#### [What you are asked to do]
In the listing that follows, the range to quote begins at the line that has "Anwendungsfreundliche und" and ends after the line that has "Die Konfektionierung von"; quote it verbatim and add nothing.

#### [Input for this task]
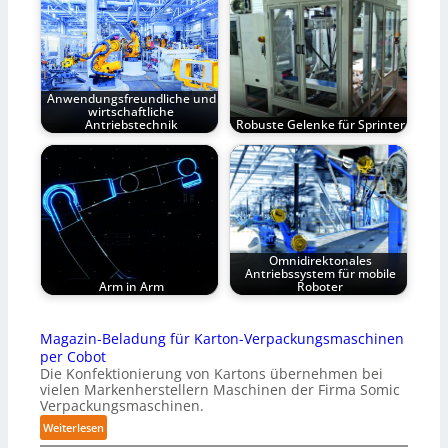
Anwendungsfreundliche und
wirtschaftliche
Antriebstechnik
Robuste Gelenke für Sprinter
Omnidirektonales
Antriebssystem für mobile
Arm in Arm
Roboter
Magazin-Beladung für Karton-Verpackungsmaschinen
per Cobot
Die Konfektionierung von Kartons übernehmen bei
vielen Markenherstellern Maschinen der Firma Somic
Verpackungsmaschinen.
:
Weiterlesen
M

--

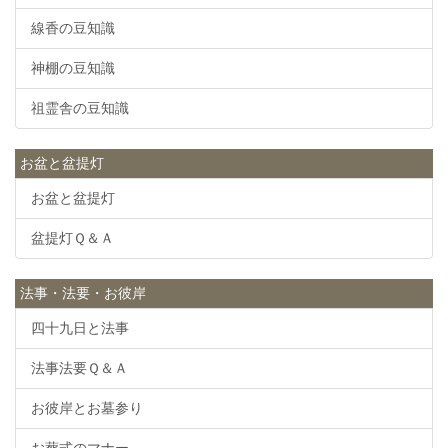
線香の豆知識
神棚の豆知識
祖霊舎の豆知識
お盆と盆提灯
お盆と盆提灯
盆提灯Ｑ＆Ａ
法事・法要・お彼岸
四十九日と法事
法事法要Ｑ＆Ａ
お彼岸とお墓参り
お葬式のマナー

#### [Written answer]
Anwendungsfreundliche und
wirtschaftliche
Antriebstechnik
Robuste Gelenke für Sprinter
Omnidirektonales
Antriebssystem für mobile
Arm in Arm
Roboter
Magazin-Beladung für Karton-Verpackungsmaschinen
per Cobot
Die Konfektionierung von Kartons übernehmen bei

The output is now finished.